This is a sidebar to my two previous posts here and here.
These are crazy times in the mediascape, and not just because of crazy valuations of startup apps. How do all these socially risky apps get out into the digital ecosphere? They don’t take a lot of people, time or other resources to build anymore – not like digital media products and services of lore, anyway, as a recent NYT Magazine article by a young software engineer made clear. And there’s money, in the form of venture capital, available for growing app developers’ companies and potentially for acquisition down the line (as with Facebook acquiring Instagram and Whatsapp).
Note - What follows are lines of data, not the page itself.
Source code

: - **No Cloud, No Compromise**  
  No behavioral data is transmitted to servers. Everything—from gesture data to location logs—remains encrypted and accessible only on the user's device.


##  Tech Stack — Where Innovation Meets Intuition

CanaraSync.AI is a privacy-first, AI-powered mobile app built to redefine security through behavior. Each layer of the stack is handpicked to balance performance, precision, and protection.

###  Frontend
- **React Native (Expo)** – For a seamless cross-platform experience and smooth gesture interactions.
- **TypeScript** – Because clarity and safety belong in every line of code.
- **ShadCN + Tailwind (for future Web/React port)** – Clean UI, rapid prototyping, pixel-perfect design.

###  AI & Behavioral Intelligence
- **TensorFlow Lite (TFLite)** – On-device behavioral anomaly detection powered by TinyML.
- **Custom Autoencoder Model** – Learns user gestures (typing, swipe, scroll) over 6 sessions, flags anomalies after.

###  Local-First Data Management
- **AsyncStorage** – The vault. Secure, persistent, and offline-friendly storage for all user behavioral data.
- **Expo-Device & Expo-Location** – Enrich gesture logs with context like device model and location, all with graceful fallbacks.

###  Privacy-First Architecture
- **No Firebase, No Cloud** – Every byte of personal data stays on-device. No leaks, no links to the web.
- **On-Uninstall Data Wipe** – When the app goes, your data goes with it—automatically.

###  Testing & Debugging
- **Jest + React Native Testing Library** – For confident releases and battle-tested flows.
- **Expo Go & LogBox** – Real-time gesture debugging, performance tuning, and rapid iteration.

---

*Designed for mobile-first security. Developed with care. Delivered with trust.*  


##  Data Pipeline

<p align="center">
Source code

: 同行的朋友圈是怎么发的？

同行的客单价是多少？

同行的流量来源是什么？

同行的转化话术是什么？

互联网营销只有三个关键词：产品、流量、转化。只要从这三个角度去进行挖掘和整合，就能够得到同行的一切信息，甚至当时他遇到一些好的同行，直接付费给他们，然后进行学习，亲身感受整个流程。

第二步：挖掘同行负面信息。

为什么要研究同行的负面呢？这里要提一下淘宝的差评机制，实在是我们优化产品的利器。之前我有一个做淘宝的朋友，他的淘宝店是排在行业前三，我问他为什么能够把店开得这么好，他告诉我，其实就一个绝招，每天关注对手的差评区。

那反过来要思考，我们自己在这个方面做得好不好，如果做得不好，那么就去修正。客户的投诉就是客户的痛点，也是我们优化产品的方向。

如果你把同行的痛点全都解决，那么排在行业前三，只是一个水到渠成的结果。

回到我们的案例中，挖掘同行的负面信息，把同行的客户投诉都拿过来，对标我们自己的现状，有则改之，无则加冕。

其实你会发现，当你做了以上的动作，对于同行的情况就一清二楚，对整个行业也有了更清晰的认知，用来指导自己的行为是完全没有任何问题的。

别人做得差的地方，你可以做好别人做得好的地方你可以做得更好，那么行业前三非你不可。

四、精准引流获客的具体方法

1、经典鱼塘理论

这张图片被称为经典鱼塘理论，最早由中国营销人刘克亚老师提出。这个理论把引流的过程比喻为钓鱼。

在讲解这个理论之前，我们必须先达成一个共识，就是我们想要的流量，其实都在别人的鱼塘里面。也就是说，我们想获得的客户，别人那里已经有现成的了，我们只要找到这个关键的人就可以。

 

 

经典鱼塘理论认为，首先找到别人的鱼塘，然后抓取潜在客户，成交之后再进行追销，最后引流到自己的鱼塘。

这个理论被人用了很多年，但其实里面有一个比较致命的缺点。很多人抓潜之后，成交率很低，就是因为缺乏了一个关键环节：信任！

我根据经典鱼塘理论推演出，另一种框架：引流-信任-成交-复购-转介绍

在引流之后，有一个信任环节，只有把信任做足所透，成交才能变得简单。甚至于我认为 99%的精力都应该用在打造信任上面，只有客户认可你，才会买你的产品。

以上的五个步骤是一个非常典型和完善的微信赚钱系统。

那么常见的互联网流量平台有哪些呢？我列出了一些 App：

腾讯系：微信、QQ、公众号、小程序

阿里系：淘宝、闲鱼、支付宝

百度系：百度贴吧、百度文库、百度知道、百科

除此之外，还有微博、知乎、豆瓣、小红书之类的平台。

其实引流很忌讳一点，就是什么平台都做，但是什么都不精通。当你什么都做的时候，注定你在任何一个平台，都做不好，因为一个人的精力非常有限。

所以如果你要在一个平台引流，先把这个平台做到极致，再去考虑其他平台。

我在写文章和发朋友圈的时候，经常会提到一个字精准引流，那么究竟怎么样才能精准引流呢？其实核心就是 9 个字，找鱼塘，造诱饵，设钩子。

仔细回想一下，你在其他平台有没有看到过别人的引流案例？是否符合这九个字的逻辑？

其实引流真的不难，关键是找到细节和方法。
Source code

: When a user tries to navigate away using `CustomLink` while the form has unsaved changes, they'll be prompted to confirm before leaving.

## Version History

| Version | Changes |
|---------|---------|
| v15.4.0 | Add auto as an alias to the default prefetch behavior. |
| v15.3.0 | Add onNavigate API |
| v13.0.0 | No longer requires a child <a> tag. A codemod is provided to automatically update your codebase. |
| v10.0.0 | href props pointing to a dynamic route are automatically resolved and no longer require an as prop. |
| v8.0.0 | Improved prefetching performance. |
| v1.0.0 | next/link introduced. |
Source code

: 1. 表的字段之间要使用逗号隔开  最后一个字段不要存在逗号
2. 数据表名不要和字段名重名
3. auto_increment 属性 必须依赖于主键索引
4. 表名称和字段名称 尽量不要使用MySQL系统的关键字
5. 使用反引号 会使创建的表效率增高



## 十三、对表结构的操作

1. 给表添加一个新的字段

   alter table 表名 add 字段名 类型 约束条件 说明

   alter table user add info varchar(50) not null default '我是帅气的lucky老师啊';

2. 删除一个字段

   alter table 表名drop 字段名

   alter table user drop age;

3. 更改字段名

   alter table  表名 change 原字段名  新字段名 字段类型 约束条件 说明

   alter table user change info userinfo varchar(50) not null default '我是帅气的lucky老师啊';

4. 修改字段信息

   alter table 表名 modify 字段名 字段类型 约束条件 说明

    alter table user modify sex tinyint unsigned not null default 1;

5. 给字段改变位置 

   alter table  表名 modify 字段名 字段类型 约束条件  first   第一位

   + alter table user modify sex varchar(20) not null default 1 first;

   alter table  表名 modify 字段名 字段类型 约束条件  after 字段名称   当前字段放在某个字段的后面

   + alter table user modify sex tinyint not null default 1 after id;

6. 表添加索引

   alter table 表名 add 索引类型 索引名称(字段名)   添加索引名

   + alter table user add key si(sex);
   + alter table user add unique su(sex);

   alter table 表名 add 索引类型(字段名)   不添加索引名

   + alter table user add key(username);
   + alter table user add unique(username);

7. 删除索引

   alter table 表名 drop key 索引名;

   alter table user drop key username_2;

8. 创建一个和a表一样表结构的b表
“Most apps launch with a minimum viable product. The adage is that with startups, you’re falling out of the sky and trying to build the plane before you hit the ground. And that usually works…. [But] a false move in terms of moderation policies, security, or this new Share feature [allowing users to post any secret they find on Secret to Twitter or Facebook or via text or email] could leave a bad taste that might be hard to wash out. But that scrutiny [of these products] is the price you pay for rapid success in a frontier territory like anonymous mobile sharing,” TechCrunch reports. This copy-and-paste capability is not new (it’s at least as old as email), but it underscores the fact that there’s nothing private about digital secrets even if posted anonymously. Just two examples of how they can go public: 1) somebody guesses who posted a “secret” and forwards or reposts it elsewhere with the original poster’s name or 2) a service is subpoenaed or otherwise ordered by a court to provide the IP address and other identifying information of a user who posts harassing or threatening content.